Goldman Sachs CEO Urges Trump Administration to Establish Trade Deals
In an exclusive discussion with CNBC's "Squawk Box" on Tuesday, David Solomon, the CEO of Goldman Sachs, emphasized the importance of the Trump Administration initiating trade agreements to bolster investor confidence. Solomon articulated that establishing a couple of trade deals could provide a clearer framework for investors, helping them comprehend the future direction of U.S. trade policy.
Solomon stated, "It would be good to see a deal or two put forward so there's a construct that people can understand, and people can say, 'OK, so that's what these deals are going to look like, this is a framework that we can start to think about and we can start to plan as we look forward.'" This statement reflects a growing sentiment among investors that clarity in policy is essential for market stability.
As he elaborated on the impact of trade agreements, Solomon noted, "The one thing I know for sure is that if you can create a road map and a clear understanding as to where we're going and what the desired result is, confidence will improve equity market prices." His remarks underline how critical clear communication and defined objectives are in the realm of economics and finance.
Solomon also expressed concern about the short-term reactions of financial markets, which often overreact to immediate changes in macroeconomic conditions, such as President Trump's implementation of "reciprocal" tariffs.

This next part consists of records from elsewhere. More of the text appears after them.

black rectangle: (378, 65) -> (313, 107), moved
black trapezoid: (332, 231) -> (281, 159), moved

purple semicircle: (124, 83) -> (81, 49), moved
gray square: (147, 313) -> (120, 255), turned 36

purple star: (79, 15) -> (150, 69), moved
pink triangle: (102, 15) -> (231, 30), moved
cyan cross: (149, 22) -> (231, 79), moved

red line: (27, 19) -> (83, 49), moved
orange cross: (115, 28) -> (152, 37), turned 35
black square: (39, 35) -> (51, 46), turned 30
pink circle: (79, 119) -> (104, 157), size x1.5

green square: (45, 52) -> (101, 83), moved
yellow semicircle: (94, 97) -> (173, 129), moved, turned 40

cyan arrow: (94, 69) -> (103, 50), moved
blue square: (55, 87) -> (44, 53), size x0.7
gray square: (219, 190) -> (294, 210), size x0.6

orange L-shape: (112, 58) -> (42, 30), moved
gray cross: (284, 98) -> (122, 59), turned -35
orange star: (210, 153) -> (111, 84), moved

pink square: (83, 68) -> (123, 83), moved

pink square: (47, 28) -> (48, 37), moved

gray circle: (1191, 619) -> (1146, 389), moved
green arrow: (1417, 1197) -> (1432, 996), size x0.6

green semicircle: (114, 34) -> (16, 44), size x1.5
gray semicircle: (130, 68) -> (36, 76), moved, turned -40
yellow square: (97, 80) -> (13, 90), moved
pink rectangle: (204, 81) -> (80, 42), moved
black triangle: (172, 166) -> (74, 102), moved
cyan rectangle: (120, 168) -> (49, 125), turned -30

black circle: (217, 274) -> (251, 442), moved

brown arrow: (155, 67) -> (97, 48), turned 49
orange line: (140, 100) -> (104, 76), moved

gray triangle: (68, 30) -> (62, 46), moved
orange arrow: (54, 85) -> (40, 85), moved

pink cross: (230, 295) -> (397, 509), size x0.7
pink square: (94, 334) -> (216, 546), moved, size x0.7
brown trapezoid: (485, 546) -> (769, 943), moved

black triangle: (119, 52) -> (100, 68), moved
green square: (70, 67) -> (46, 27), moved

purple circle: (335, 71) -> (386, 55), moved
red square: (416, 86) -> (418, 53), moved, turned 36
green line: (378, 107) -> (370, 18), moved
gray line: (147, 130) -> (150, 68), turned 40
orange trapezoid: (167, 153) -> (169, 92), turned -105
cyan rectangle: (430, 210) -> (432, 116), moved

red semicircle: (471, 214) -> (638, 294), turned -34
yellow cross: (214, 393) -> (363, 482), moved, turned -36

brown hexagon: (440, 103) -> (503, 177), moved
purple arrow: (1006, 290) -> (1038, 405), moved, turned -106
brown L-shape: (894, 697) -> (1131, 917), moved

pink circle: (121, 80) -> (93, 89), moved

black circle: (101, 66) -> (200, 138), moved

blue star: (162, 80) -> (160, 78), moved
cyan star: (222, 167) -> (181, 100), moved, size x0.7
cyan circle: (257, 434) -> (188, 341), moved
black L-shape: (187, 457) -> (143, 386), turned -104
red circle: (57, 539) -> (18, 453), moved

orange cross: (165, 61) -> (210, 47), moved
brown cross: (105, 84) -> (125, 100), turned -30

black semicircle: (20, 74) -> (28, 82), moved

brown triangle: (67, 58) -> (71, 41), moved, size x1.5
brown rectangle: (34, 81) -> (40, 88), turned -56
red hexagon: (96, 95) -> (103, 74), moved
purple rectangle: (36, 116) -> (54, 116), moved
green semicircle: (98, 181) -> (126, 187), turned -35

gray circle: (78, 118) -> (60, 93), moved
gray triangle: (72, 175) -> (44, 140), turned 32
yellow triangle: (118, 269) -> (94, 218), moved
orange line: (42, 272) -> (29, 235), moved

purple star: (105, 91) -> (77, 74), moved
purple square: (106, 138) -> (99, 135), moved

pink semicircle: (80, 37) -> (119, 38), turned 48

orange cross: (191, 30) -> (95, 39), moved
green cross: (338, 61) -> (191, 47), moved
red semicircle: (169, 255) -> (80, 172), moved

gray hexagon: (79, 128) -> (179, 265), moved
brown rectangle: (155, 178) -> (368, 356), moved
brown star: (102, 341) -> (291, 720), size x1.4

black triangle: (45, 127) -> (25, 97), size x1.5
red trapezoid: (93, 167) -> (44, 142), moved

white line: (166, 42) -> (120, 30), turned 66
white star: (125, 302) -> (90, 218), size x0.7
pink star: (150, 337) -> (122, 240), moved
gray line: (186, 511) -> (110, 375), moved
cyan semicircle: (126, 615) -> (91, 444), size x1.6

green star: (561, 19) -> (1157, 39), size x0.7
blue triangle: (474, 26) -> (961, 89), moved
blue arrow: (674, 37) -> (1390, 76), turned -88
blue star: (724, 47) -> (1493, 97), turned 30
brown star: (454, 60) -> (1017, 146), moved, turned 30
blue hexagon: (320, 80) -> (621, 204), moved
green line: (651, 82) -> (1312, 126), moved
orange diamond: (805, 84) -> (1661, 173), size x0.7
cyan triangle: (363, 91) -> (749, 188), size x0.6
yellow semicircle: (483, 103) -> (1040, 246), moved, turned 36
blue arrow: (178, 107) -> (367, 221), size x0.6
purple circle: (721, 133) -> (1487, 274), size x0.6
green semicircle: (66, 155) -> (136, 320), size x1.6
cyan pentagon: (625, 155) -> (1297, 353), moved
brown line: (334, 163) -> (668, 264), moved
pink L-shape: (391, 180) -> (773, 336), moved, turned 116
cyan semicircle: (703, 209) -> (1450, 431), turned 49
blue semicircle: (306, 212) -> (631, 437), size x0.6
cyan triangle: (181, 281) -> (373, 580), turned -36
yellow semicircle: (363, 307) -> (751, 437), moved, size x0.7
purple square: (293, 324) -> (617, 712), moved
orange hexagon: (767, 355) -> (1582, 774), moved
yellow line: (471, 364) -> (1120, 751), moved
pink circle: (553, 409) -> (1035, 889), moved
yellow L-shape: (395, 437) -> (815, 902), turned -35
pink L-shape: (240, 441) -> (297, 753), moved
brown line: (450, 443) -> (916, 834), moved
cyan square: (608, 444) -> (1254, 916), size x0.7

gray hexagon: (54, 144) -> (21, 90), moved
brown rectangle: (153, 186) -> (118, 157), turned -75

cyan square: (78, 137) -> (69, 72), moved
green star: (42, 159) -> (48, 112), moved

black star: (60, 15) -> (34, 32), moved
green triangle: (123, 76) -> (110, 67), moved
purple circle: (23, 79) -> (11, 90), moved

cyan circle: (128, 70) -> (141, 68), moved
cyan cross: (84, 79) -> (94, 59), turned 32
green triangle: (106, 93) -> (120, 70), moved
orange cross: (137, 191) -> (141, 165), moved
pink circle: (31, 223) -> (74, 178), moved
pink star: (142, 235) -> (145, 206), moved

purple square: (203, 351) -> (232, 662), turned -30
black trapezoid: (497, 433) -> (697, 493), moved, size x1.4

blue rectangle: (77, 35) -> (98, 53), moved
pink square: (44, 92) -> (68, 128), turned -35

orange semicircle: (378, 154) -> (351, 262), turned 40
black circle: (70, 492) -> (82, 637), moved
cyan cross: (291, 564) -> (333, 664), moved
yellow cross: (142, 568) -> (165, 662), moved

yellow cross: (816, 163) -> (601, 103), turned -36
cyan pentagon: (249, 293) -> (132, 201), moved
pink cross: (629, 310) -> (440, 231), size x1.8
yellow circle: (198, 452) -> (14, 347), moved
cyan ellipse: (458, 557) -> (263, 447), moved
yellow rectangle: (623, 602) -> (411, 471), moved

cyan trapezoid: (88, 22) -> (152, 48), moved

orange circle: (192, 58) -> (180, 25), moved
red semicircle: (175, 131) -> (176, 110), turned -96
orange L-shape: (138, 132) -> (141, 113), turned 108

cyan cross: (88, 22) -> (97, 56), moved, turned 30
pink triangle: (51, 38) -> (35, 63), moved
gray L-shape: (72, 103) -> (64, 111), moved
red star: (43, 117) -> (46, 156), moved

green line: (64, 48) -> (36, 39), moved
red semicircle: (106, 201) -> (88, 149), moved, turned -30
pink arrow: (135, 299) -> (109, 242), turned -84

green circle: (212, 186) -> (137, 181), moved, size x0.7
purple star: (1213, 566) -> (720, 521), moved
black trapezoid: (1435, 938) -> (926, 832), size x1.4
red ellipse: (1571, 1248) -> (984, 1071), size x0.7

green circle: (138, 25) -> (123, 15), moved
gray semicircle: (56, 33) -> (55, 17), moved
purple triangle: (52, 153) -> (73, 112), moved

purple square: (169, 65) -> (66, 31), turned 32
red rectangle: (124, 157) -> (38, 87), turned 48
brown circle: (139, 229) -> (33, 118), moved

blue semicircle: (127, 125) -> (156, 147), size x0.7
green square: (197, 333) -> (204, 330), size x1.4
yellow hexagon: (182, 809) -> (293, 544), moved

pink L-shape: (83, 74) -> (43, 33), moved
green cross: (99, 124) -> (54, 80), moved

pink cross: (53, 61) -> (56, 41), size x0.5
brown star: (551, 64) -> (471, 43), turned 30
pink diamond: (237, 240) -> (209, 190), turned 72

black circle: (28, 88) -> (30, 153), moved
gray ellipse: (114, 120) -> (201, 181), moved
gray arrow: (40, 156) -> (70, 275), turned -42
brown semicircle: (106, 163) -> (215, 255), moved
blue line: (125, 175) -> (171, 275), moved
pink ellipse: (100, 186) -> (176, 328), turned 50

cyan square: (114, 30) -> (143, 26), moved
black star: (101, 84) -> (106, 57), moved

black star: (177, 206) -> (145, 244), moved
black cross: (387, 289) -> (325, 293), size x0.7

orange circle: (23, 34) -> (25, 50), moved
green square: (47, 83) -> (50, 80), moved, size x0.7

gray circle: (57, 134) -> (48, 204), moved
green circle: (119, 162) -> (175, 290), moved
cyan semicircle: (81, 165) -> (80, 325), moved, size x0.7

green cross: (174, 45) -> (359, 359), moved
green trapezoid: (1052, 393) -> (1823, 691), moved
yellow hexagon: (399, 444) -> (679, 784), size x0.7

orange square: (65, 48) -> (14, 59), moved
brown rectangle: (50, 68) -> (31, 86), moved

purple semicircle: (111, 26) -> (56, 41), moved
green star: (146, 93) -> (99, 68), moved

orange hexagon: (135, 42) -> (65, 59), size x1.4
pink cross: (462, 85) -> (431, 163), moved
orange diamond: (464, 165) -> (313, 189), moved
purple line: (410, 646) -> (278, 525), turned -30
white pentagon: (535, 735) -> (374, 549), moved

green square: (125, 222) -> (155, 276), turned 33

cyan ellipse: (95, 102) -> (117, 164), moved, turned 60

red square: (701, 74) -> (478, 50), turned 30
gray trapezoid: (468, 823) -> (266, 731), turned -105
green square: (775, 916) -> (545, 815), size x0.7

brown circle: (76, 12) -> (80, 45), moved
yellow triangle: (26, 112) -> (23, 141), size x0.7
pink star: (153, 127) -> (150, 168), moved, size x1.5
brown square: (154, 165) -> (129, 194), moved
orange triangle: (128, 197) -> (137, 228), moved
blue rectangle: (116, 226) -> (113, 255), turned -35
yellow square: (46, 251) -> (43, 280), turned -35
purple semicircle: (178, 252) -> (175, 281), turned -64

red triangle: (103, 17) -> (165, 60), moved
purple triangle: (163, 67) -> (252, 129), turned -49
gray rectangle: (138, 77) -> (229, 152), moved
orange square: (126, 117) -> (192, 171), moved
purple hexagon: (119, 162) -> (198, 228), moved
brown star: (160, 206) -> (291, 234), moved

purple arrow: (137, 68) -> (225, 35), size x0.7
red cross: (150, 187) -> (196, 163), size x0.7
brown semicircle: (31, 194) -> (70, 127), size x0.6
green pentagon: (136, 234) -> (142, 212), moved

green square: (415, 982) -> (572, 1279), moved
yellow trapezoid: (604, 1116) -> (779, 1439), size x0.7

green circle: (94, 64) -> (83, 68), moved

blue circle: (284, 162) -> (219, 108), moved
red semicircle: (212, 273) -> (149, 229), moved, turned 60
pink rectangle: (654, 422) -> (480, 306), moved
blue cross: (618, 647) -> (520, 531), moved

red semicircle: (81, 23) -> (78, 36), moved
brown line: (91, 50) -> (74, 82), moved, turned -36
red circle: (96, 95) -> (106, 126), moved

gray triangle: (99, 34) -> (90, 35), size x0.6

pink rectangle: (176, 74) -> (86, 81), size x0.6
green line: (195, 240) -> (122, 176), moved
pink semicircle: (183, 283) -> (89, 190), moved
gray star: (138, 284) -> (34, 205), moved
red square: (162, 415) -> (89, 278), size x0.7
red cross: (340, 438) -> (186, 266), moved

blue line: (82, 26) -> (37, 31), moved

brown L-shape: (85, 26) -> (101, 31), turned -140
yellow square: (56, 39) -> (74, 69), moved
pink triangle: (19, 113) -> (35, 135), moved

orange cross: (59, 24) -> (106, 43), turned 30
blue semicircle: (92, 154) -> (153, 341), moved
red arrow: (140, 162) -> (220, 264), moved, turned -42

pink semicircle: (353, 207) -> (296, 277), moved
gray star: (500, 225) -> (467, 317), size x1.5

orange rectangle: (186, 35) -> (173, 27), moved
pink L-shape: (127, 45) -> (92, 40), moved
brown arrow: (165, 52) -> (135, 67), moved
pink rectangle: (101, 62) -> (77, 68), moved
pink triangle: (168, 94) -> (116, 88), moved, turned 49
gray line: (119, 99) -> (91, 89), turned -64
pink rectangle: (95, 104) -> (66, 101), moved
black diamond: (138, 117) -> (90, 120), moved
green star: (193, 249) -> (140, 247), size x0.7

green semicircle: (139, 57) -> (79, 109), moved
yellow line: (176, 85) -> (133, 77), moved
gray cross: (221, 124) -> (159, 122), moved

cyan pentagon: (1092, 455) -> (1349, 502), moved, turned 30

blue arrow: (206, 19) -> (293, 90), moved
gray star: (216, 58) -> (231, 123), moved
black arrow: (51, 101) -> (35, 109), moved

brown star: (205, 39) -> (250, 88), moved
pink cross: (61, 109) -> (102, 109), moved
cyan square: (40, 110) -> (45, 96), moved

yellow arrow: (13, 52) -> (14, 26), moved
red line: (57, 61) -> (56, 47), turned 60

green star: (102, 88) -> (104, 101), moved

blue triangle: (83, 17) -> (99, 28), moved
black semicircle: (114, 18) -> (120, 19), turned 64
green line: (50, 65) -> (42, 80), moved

He mentioned that without a solid policy framework, the uncertainty surrounding these changes could have lasting effects. "If we don't get to a policy place of certainty, where people can trust and they can rely, it will have longer-term implications," he warned.
He further elaborated that investors are currently grappling with heightened uncertainty regarding economic policies and their implications, stating, "We're in a very different macro environment than we were in just a few months ago." Solomon's repeated use of the terms "certainty" and "uncertainty"more than five times in the interviewillustrates the current climate of apprehension among investors.
As the Trump Administration took office in January, there was a wave of optimism surrounding the potential for deregulation. However, Solomon noted a shift in sentiment as the administration has progressed, saying, "Now we're a few months into the administration, and instead of policy becoming more certain, we actually have a greater sense of uncertainty broadly, and it's having a big impact on asset prices and markets."
He concluded by emphasizing that the markets are currently undergoing a reevaluation of asset values, heavily influenced by the ongoing uncertainty surrounding U.S. economic policies. Solomon stated, "Markets are looking to reprice the value of things based on the uncertainty they have around what these policies will ultimately look like, and how they will ultimately be implemented, and that is therefore causing shifts in fund flows on a very significant basis."
Adding to the economic backdrop, the International Monetary Fund (IMF) released a revised forecast on the same day, slashing its projection for U.S. economic growth in 2017 by 0.9 percentage points, bringing it down to 1.8% from its January forecast. While the IMF does not anticipate a recession in the U.S., it has raised the likelihood of one occurring to 40%, up from 25% in October. The forecast for global growth was also downgraded by 0.5 percentage points, now sitting at 2.8%.